Thirteen years has passed since I first heard the term “Social Anxiety Disorder” and immediately recognized, “Wow, that’s me!” Back then, I was terrified to go anywhere for any reason, because people would see me, and I was terrified of being judged negatively. It would sometimes take me days to convince myself to go anywhere, and even then, it had to be for an unavoidable reason. Now I hardly think twice before going out, sometimes needing to glance down at myself as I lock the door, to make sure I definitely have pants on. That’s how little thought I can now put into it.

But I still have SAD. It’s always going to follow me. I still have to constantly shut down negative thoughts when they pop up and make sure I don’t analyze social interactions to death. But by now it has become habit. Every time you go out the door, or talk to someone, or stop yourself thinking negatively, will make it easier the next time. It just progresses very slowly. Your brain will not be a quick study in this regard. But the more frequently you do it, the faster the results. I also think that the older you are the easier it will get, because you will have more perspective on how little people are paying you any attention, and you’ll gain experience of how little things matter in the long run, even when they seem very significant at the time.

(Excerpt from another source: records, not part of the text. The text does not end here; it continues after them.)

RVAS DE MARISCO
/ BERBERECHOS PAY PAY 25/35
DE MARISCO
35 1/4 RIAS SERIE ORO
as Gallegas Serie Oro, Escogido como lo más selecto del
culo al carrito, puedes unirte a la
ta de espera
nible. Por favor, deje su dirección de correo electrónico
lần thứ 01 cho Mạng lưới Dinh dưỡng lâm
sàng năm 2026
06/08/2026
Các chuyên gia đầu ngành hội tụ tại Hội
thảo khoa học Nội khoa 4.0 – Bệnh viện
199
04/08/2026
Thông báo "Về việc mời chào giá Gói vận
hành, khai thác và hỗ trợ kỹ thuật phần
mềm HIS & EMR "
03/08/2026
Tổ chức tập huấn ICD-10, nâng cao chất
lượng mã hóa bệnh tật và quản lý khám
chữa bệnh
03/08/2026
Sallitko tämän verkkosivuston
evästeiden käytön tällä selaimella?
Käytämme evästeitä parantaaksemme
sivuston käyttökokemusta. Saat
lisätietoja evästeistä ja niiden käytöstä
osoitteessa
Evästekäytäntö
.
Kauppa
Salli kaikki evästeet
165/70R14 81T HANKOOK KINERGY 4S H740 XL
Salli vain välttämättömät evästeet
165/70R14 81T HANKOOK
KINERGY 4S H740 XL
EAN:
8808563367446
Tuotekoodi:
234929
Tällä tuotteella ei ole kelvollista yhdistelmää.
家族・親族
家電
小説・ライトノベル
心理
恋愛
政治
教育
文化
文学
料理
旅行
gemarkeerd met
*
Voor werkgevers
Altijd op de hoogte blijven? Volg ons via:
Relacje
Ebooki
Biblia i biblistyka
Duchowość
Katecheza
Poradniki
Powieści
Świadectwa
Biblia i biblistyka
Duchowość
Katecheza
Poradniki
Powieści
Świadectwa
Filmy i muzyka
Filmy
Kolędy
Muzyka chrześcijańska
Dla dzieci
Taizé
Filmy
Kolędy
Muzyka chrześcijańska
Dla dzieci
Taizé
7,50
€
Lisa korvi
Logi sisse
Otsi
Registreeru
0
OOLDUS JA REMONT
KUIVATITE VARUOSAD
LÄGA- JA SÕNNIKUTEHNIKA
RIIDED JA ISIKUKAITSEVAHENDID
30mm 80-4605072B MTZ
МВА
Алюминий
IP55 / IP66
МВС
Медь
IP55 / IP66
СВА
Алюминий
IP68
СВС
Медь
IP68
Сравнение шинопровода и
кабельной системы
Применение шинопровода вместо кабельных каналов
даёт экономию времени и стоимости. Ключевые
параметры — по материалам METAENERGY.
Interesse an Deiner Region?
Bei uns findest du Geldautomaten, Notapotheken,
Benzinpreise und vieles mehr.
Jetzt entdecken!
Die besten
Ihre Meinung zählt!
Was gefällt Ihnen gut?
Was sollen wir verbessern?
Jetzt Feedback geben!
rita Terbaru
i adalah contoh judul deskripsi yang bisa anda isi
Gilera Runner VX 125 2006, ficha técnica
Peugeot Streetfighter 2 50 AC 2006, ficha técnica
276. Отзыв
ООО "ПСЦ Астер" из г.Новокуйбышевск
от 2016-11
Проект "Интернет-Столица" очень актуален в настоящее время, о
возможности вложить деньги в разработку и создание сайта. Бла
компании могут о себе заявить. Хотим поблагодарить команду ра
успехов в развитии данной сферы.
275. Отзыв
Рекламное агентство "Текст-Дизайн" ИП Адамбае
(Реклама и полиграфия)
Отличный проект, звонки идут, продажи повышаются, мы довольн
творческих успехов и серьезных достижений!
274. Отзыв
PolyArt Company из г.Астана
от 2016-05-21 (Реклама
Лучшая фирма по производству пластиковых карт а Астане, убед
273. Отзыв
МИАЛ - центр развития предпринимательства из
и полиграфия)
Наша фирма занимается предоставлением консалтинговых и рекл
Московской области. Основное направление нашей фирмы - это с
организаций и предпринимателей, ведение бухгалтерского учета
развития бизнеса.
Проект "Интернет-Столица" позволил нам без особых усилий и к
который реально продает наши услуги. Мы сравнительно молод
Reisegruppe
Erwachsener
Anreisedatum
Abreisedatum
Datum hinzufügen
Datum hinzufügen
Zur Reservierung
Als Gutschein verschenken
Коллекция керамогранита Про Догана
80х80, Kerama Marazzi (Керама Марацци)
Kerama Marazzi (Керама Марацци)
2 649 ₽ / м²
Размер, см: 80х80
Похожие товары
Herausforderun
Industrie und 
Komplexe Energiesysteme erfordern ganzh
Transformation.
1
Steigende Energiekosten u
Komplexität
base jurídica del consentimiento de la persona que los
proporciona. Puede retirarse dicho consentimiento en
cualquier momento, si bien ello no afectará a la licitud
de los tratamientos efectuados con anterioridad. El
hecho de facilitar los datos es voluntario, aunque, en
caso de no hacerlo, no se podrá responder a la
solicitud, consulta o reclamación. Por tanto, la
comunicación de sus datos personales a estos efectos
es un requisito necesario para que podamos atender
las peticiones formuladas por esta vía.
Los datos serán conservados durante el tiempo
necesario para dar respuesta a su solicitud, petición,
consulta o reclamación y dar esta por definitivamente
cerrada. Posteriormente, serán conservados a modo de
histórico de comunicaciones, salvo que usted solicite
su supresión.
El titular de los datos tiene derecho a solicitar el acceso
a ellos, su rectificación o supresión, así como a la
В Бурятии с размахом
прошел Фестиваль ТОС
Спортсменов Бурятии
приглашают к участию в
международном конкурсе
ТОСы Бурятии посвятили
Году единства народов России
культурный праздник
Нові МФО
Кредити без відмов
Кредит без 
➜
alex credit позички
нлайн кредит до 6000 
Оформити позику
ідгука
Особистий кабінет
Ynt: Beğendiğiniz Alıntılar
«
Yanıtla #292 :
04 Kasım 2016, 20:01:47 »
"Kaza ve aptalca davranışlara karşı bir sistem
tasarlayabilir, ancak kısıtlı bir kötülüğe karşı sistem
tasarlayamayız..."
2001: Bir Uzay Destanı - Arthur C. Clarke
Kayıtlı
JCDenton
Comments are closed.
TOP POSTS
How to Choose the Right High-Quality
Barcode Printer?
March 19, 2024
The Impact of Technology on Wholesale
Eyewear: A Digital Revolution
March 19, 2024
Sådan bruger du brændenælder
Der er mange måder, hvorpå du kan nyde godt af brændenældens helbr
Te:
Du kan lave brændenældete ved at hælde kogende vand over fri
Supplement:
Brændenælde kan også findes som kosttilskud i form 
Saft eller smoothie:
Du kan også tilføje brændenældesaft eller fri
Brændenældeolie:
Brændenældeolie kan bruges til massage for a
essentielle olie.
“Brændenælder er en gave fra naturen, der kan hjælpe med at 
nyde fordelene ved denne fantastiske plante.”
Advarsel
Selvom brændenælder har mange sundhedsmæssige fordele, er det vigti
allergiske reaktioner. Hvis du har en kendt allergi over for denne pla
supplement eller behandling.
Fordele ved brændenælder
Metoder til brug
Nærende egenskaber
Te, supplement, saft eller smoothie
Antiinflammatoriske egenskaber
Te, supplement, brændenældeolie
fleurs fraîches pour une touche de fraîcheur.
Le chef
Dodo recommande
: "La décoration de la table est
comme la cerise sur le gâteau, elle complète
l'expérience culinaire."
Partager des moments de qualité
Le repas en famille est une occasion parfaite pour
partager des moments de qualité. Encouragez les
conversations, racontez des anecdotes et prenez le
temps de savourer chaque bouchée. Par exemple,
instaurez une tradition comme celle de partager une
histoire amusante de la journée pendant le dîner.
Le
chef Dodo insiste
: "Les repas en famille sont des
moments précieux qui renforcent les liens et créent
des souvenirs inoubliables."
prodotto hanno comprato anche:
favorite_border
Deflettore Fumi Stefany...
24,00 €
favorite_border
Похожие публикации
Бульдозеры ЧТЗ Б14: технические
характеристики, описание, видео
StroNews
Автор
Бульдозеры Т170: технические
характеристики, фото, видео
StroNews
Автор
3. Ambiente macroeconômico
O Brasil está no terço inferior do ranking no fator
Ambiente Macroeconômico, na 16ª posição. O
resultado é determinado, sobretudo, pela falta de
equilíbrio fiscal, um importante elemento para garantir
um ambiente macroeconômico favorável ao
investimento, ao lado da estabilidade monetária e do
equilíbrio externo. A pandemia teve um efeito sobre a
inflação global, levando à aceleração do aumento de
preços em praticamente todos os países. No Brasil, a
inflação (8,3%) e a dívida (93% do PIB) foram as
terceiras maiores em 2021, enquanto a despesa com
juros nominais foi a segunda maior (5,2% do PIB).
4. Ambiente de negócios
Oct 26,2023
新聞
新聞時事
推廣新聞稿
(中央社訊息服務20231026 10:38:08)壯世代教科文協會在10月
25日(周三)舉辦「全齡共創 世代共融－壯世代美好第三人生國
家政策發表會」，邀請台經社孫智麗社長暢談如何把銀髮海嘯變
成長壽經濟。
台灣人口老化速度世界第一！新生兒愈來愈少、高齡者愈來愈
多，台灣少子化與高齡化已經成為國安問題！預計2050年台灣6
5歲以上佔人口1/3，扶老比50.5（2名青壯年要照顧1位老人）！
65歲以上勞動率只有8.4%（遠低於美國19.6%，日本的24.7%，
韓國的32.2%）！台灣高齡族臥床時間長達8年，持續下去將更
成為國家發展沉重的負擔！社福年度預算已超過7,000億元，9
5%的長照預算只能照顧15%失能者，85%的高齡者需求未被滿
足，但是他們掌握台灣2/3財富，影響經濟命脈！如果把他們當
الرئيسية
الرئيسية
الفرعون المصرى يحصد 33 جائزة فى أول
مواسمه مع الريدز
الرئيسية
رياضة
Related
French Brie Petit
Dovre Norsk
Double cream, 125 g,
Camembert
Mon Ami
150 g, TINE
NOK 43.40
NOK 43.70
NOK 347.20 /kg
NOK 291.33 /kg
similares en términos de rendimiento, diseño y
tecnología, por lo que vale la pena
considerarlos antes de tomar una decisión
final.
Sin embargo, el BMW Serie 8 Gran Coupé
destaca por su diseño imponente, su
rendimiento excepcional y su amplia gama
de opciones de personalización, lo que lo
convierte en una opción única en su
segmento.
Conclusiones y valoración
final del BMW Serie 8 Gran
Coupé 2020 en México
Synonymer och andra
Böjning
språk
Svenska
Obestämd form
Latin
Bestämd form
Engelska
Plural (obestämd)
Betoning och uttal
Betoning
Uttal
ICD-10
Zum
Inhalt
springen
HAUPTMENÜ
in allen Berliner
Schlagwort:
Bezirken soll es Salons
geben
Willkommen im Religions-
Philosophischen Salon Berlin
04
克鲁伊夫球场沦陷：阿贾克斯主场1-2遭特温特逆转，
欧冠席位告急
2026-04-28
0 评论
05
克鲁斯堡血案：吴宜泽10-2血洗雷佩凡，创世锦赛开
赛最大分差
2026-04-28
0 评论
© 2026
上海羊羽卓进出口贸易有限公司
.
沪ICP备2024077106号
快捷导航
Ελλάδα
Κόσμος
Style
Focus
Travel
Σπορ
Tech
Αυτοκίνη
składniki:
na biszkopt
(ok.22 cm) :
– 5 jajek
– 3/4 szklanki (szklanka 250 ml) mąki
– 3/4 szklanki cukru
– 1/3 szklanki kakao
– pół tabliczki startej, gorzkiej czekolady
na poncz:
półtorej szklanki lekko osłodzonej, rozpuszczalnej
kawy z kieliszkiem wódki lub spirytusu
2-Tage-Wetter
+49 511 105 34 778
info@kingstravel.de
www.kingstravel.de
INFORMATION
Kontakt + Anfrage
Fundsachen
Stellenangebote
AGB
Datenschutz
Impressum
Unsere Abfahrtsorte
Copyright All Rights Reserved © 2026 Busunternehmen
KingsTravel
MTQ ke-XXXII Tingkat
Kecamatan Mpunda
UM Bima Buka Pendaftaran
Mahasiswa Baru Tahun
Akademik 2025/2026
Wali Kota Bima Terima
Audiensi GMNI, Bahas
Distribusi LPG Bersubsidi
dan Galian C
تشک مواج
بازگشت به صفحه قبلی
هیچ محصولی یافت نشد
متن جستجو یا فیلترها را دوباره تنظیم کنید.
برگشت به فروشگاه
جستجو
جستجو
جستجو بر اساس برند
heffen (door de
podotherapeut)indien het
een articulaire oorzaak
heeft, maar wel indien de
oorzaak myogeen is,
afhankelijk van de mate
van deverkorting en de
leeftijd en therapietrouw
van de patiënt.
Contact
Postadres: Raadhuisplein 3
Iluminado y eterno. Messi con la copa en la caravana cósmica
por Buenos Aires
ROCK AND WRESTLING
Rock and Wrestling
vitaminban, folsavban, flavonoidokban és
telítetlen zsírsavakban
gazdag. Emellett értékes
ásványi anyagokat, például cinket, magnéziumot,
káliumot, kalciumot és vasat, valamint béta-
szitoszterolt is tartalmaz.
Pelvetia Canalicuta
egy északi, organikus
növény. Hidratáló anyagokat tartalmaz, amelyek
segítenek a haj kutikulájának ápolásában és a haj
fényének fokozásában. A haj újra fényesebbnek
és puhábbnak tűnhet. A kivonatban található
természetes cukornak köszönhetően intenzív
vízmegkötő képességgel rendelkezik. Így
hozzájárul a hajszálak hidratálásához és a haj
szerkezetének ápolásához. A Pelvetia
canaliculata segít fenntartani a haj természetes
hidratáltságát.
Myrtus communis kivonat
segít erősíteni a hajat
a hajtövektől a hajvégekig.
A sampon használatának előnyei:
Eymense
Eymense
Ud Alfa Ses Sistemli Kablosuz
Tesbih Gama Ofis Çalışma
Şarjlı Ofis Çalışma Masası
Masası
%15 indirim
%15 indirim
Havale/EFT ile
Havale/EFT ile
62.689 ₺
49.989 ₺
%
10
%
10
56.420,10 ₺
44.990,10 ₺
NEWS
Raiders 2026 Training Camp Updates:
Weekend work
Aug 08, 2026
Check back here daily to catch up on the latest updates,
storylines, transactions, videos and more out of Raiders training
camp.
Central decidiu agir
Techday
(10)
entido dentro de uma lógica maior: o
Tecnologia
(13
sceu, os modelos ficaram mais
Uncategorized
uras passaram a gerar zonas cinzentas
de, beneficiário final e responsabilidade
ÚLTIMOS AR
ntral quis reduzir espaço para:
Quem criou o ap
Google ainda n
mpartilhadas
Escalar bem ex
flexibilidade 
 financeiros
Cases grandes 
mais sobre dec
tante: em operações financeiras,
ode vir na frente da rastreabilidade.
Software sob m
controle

I used to be led around by my SAD like I was its pet and it was trying to train me to be unhappy. But now I’m the one holding the leash, training it to behave, and that’s how it should be. I’m now happily married, able to speak with strangers, able to give public presentations (although they’re not my favorite thing), and able to have fun around people. So if you have SAD, I encourage you to not give up hope. Slowly but steadily, you will find a way to seize control, accept your SAD as a unique part of you, and build a fulfilling life.